> How to complete this task
Please copy the records from their first line up to and including the line with "right hip: (11, 153, 0)", swapping "camera" for "lens" and keeping everything else the same. Give only those lines.

= = = = = = =

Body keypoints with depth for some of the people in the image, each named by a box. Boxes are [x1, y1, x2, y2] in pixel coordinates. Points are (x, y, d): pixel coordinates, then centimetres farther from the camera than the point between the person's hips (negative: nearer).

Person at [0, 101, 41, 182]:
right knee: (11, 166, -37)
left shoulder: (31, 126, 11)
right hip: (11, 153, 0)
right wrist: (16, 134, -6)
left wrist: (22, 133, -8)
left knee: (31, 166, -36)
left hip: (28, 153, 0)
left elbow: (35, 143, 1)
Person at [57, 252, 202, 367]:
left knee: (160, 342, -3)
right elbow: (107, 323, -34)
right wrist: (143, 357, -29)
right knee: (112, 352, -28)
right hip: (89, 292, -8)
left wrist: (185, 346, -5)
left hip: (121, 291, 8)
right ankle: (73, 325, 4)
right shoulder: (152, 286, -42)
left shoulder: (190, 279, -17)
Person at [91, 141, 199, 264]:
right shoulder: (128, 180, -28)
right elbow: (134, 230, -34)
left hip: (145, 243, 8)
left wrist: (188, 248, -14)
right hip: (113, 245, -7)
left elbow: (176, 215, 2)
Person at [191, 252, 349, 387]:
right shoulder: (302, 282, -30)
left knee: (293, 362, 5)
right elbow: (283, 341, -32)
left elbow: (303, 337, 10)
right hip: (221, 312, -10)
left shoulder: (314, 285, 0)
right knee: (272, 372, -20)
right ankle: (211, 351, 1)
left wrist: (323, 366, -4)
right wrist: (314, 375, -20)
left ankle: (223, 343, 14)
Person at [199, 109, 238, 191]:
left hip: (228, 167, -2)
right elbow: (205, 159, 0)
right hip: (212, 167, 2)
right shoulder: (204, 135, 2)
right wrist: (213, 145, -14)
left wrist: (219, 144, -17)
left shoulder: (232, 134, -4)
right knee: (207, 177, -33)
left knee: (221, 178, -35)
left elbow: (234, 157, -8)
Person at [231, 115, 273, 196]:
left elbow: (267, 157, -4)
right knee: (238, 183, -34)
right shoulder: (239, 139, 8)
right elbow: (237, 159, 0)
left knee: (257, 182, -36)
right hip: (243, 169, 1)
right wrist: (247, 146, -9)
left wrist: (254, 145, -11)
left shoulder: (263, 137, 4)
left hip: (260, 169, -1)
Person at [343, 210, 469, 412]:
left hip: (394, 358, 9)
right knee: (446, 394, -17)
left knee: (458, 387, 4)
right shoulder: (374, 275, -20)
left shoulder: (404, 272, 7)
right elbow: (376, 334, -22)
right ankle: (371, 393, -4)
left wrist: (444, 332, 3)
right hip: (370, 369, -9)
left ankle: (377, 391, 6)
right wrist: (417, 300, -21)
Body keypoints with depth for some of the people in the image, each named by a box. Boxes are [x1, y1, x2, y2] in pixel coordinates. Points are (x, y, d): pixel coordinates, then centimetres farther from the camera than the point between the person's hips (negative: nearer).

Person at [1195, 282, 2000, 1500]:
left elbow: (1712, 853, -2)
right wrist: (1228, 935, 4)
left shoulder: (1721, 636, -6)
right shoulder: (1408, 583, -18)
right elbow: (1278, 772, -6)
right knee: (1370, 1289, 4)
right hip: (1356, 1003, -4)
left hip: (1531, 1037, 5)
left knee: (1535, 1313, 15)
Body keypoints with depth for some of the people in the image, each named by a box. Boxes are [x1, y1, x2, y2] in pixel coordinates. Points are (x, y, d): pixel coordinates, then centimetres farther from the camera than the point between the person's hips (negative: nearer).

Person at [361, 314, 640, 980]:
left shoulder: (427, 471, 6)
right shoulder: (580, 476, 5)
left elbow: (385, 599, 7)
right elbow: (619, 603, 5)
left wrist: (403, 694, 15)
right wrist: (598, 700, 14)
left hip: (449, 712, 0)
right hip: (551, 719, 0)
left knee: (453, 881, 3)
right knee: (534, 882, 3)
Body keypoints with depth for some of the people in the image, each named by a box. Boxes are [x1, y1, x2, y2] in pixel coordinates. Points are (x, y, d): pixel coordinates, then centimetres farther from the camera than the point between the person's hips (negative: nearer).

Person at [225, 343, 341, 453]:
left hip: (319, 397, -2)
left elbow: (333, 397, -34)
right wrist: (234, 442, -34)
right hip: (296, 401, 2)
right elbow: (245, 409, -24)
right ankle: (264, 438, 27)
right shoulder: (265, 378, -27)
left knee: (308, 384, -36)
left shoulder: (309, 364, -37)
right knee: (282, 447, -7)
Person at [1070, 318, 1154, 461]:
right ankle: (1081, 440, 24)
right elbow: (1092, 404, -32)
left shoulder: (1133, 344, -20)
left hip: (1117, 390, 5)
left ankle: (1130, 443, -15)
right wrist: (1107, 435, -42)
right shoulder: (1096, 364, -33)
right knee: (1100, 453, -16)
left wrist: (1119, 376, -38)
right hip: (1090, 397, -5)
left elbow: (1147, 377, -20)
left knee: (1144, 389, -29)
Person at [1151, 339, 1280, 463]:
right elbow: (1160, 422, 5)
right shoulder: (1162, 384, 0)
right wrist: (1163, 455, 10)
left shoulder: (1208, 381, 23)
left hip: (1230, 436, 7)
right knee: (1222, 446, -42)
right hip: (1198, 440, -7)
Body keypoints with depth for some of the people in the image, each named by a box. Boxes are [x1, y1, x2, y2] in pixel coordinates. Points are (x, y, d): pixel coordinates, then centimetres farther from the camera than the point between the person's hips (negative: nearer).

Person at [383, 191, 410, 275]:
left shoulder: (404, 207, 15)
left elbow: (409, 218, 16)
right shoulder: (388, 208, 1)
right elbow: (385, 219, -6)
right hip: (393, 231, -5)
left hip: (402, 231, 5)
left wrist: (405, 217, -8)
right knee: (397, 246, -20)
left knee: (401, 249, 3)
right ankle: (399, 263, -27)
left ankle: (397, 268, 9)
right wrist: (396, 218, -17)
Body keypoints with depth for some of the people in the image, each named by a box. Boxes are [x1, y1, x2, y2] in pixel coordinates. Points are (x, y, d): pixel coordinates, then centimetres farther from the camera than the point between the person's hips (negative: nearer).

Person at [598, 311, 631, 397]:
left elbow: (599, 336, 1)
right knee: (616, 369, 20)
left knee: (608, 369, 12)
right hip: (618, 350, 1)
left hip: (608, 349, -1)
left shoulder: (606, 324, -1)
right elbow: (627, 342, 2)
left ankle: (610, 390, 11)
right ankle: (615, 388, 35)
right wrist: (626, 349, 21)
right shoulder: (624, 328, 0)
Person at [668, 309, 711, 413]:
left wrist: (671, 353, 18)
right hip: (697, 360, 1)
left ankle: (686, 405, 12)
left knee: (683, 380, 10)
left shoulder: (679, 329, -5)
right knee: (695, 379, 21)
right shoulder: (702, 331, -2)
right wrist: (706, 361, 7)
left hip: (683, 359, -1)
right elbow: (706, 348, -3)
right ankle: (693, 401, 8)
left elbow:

= = = = = = =

> Exercise solution
Body keypoints with depth for some of the people in the image, each named by a box. Boxes are [x1, y1, x2, y2] in pixel coordinates. Points are (x, y, d): pixel coordinates, then centimetres farther from the lens than the point between the person's hips (negative: nearer).

Person at [0, 101, 41, 182]:
right knee: (11, 166, -37)
left shoulder: (31, 126, 11)
right hip: (11, 153, 0)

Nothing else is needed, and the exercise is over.